Nehemiah argues that to show jurisdiction, he needs discovery, inter alia, as to the number of United States athletes affected by the IAAF regulations, rulings and decisions, and the number of United States events it sanctions, directs and controls either alone or through its agents. In Compagnie des Bauxites de Guinee v. L'Union Atlantique S.A. d'Assurances, 723 F.2d 357, 362 (3d Cir. 1983), we directed that a trial court should permit discovery on the question of jurisdiction unless the plaintiff's claim is "clearly frivolous". We see nothing frivolous about Nehemiah's claim of jurisdiction, although, of course, we express no opinion on the ultimate issue.
Finally, as IAAF has repeatedly reminded us, this case has now been pending for more than a year. Because discovery was stayed by the district court pending the appeal, Nehemiah is now a year older.
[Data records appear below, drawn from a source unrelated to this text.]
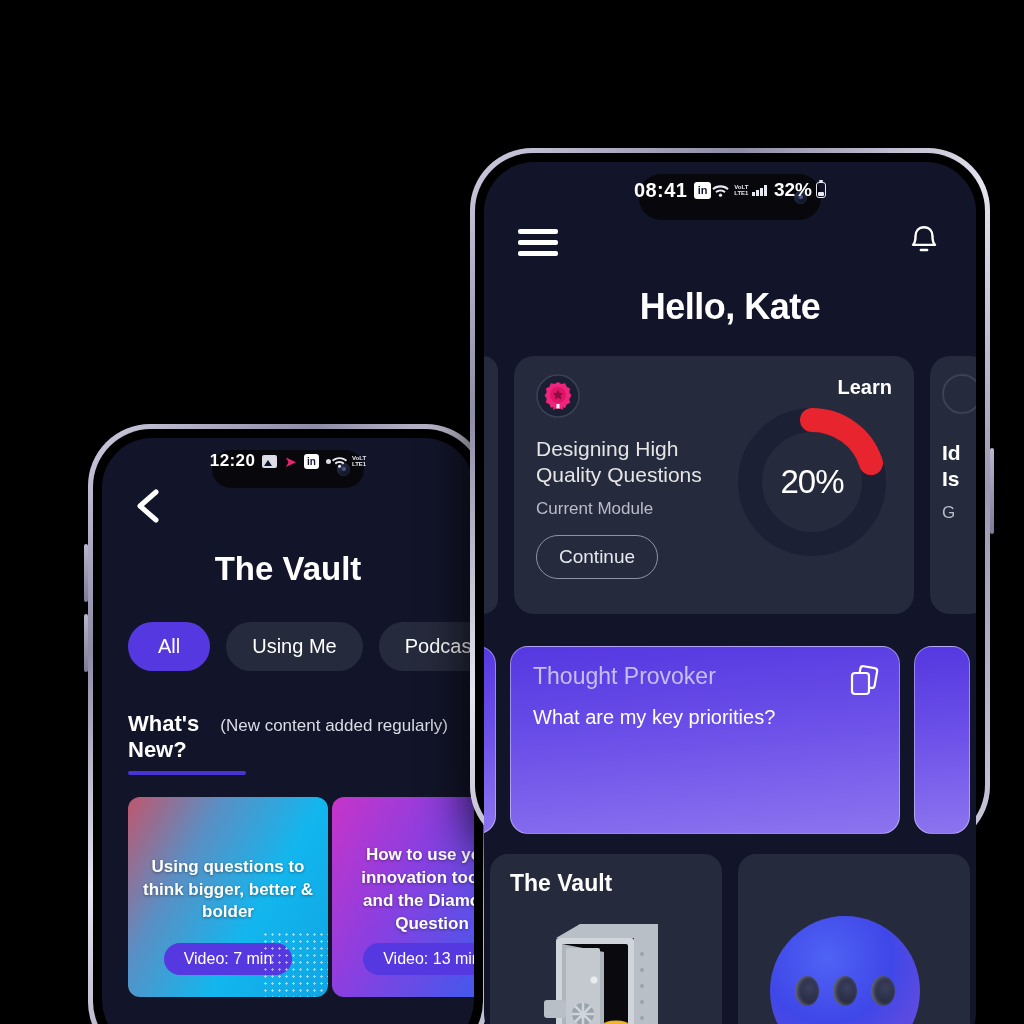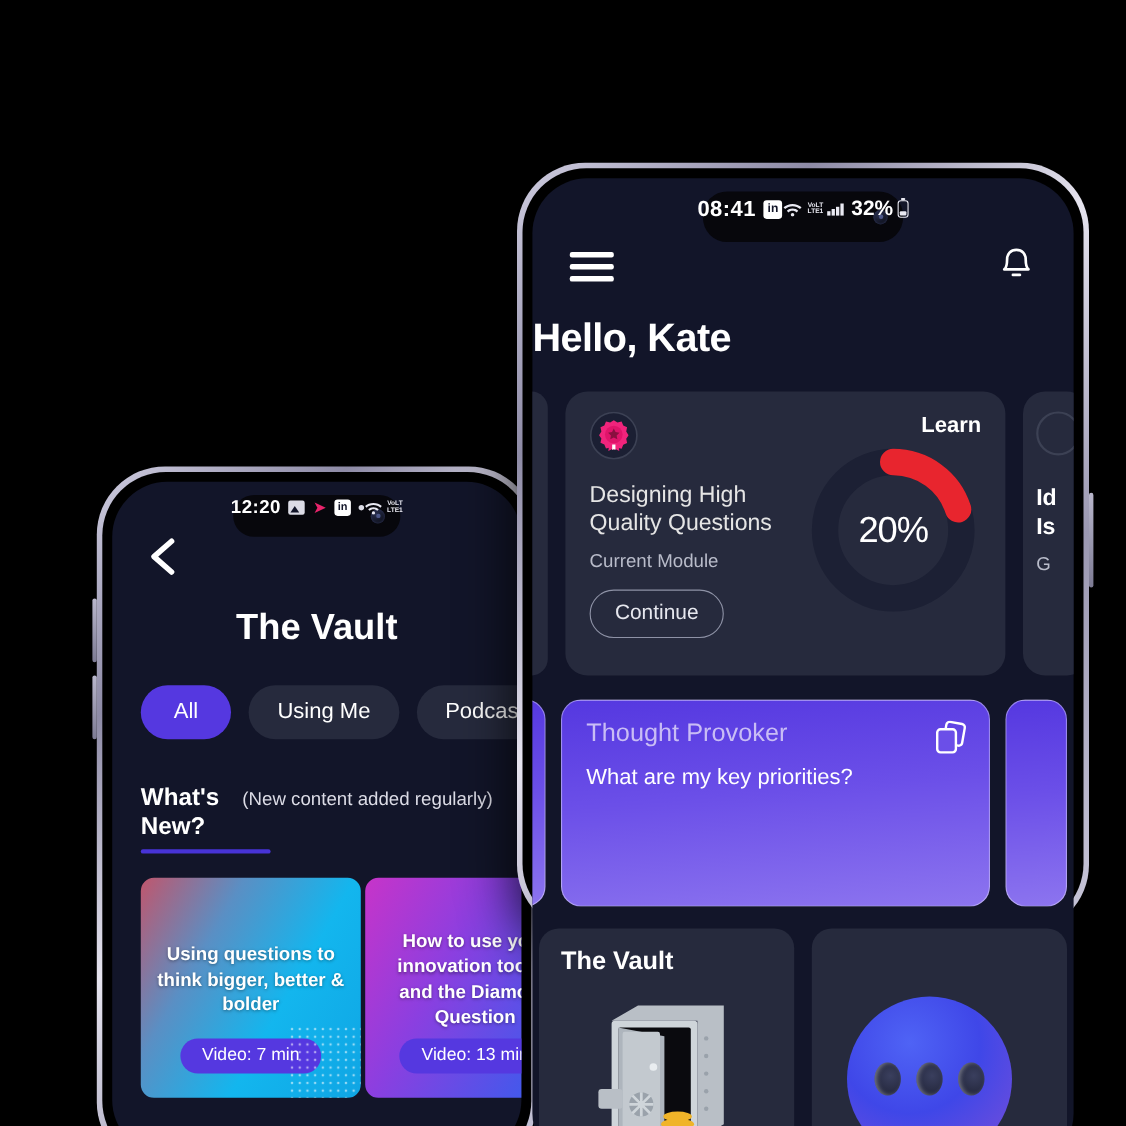--- a/index.html
+++ b/index.html
@@ -57,21 +57,21 @@
   .batt-ico::before{content:"";position:absolute;top:-3px;left:2.2px;width:4px;height:2px;
        background:#e9e9f2;border-radius:1px;}
   .batt-fill{ width:100%; background:#e9e9f2; border-radius:1px;}
 
   
   .r-nav{ display:flex; align-items:center; justify-content:space-between;
           padding:6px 34px 0 34px; }
   .burger{ display:flex; flex-direction:column; gap:6px; cursor:pointer;}
   .burger span{ display:block; width:40px; height:5px; background:#fff; border-radius:2px;}
   .bell{ width:36px;height:36px; }
-  .greet{ text-align:left; color:#fff; font-size:36px; font-weight:700;
+  .greet{ text-align:center; color:#fff; font-size:36px; font-weight:700;
           letter-spacing:-.5px; margin-top:26px; }
 
   .carousel{ display:flex; gap:16px; padding:0 0 0 0; margin-top:28px; }
   .learn-card{ background:#262a3d; border-radius:20px; flex:0 0 400px;
                padding:18px 22px 22px 22px; position:relative; height:258px;}
   .peek-left{ background:#262a3d; border-radius:20px; flex:0 0 30px; height:258px; margin-left:-16px;}
   .peek-right{ background:#262a3d; border-radius:20px; flex:0 0 60px; height:258px;
                padding:18px 12px; overflow:hidden;}
   .learn-tag{ position:absolute; right:22px; top:20px; color:#fff; font-size:20px; font-weight:700;}
   .badge-ico{ width:44px;height:44px; }
@@ -81,21 +81,21 @@
   .continue{ margin-top:16px; display:inline-block; border:1.5px solid #8e92a6;
              border-radius:26px; color:#e6e7ee; font-size:19px; padding:10px 22px;
              background:transparent; cursor:pointer; font-family:"Liberation Sans",sans-serif;}
   .ring-wrap{ position:absolute; right:24px; top:48px; width:156px; height:156px;}
   .ring-pct{ position:absolute; inset:0; display:flex; align-items:center; justify-content:center;
              color:#fff; font-size:33px; letter-spacing:-1px;}
   .peek-txt{ color:#fff; font-weight:700; font-size:21px; line-height:1.25; white-space:nowrap;}
   .peek-sub{ color:#b9bcca; font-size:17px; margin-top:10px; white-space:nowrap;}
   .peek-circle{ width:40px;height:40px;border-radius:50%;border:2px solid #3c4154;}
 
-  .tp-row{ display:flex; gap:14px; margin-top:22px; }
+  .tp-row{ display:flex; gap:14px; margin-top:32px; }
   .tp-card{ border-radius:18px; height:188px; padding:16px 22px; position:relative;
             background:linear-gradient(175deg,#5538e0 0%,#6b4fe8 45%,#8c74ef 100%);
             border:1px solid rgba(255,255,255,.38); }
   .tp-main{ flex:0 0 390px; }
   .tp-side{ flex:0 0 56px; overflow:hidden; padding:16px 10px;}
   .tp-title{ color:#c9bdf5; font-size:23px; }
   .tp-q{ color:#fff; font-size:20px; margin-top:16px;}
   .cards-ico{ position:absolute; right:18px; top:18px; width:34px;height:34px;}
 
   .tiles{ display:flex; gap:16px; margin-top:20px; }

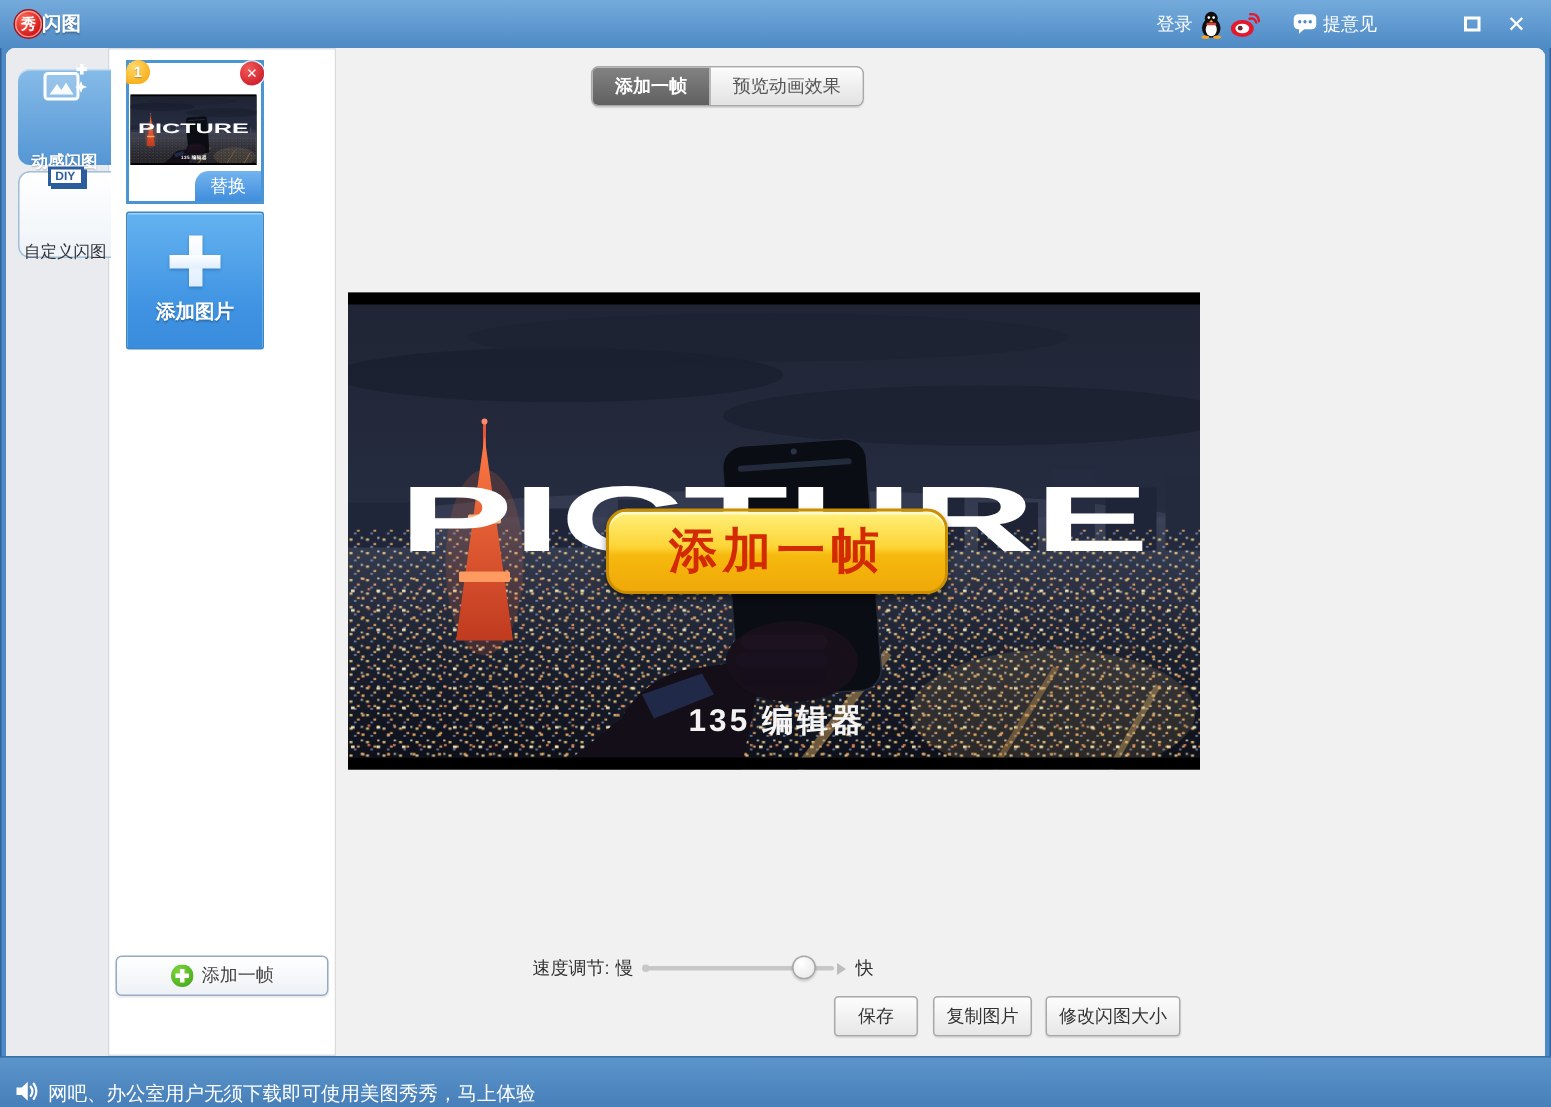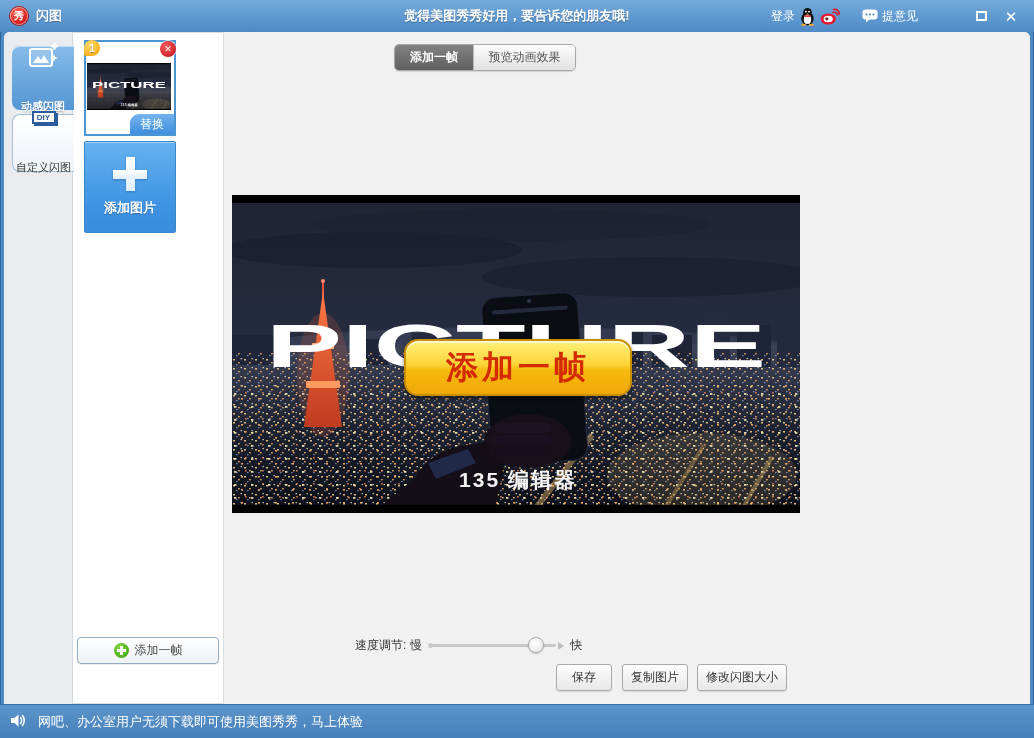--- a/index.html
+++ b/index.html
@@ -6,21 +6,21 @@
   *{box-sizing:border-box;font-family:"Liberation Sans","DejaVu Sans",sans-serif;}
   .window{position:relative;width:1034px;height:738px;background:#4e8ac5;overflow:hidden;
           box-shadow:inset 0 0 0 1px #2f6399;}
   
   .titlebar{position:absolute;left:0;top:0;width:1034px;height:32px;
             background:linear-gradient(#74abdc,#4e8ac5);display:flex;align-items:center;}
   .logo{width:18px;height:18px;border-radius:50%;margin-left:10px;
         background:radial-gradient(circle at 35% 30%,#ff6a55,#d41717 70%);
         box-shadow:0 0 0 1px #a81111, inset 0 0 0 1px rgba(255,255,255,.5);
         color:#fff;font-size:10px;font-weight:bold;display:flex;align-items:center;justify-content:center;}
-  .win-title{color:#fff;font-size:13px;font-weight:bold;margin-left:8px;text-shadow:0 1px 1px rgba(0,0,0,.25);}
+  .win-title{color:#fff;font-size:13px;font-weight:bold;text-shadow:0 1px 1px rgba(0,0,0,.25);}
   .promo{position:absolute;left:50%;transform:translateX(-50%);color:#fff;font-size:13px;font-weight:bold;
          text-shadow:0 1px 1px rgba(0,0,0,.25);white-space:nowrap;}
   .tb-right{position:absolute;right:10px;top:0;height:32px;display:flex;align-items:center;gap:4px;}
   .tb-link{color:#fff;font-size:12px;cursor:pointer;}
   .tb-icon{display:flex;align-items:center;cursor:pointer;}
   .feedback{display:flex;align-items:center;gap:4px;margin-left:18px;}
   .winbtn{width:26px;height:22px;display:flex;align-items:center;justify-content:center;cursor:pointer;}
   .maxglyph{width:11px;height:10px;border:2px solid #fff;}
   .closeglyph{color:#fff;font-size:15px;font-weight:bold;line-height:1;}
   .max-btn{margin-left:46px;}
@@ -104,32 +104,31 @@
   .speed-fast{margin-left:14px;}
   .action-btn{position:absolute;top:664px;height:27px;border:1px solid #a9a9a9;border-radius:3px;
               background:linear-gradient(#fdfdfd,#e7e7e7);color:#333;font-size:12px;display:flex;
               align-items:center;justify-content:center;cursor:pointer;box-shadow:0 1px 1px rgba(0,0,0,.1);}
   .btn-save{left:556px;width:56px;}
   .btn-copy{left:622px;width:66px;}
   .btn-resize{left:697px;width:90px;}
   
   .statusbar{position:absolute;left:0;top:704px;width:1034px;height:34px;
              background:linear-gradient(#5c95cb,#477fb9);border-top:1px solid #3a6ea6;
-             display:flex;align-items:flex-start;padding:8px 0 0 10px;gap:12px;}
+             display:flex;align-items:flex-start;padding:15px 0 0 10px;gap:6px;}
   .status-msg{color:#fff;font-size:13px;cursor:pointer;}
 </style>
 </head>
 <body>
 
 <div class="window">
 
   <div class="titlebar">
     <div class="logo">秀</div>
     <div class="win-title">闪图</div>
-    <div class="promo">觉得美图秀秀好用，要告诉您的朋友哦!</div>
     <div class="tb-right">
       <span class="tb-link">登录</span>
       <span class="tb-icon">
         <svg width="17" height="19" viewBox="0 0 17 19">
           <circle cx="8.5" cy="5.2" r="4.3" fill="#101010"></circle>
           <ellipse cx="8.5" cy="11.6" rx="6.2" ry="6.6" fill="#101010"></ellipse>
           <ellipse cx="8.5" cy="12.6" rx="3.7" ry="4.5" fill="#ffffff"></ellipse>
           <circle cx="6.9" cy="4.7" r="0.9" fill="#fff"></circle>
             <circle cx="10.1" cy="4.7" r="0.9" fill="#fff"></circle>
           <polygon points="8.5,6.2 7,7.8 10,7.8" fill="#f6a623"></polygon>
The running of time may affect an athlete more adversely than many other litigants. This may be an appropriate case for the district court, in its discretion, to permit discovery to proceed simultaneously on jurisdiction and on the merits.*fn3 Indeed, there seems to be some overlap in the issues since the manner in which IAAF controlled TAC's decision vis-a-vis Nehemiah, in opposition to the position of both TAC's own Board and the United States Olympic Committee, seems to have pertinence to both. Of course, we are confident that the district court will be even handed to all parties in allowing discovery.
For the foregoing reasons, we will vacate the order of the district court denying appellant's motion to dismiss and will remand this matter for further proceedings consistent with this opinion. Each party to bear its own costs.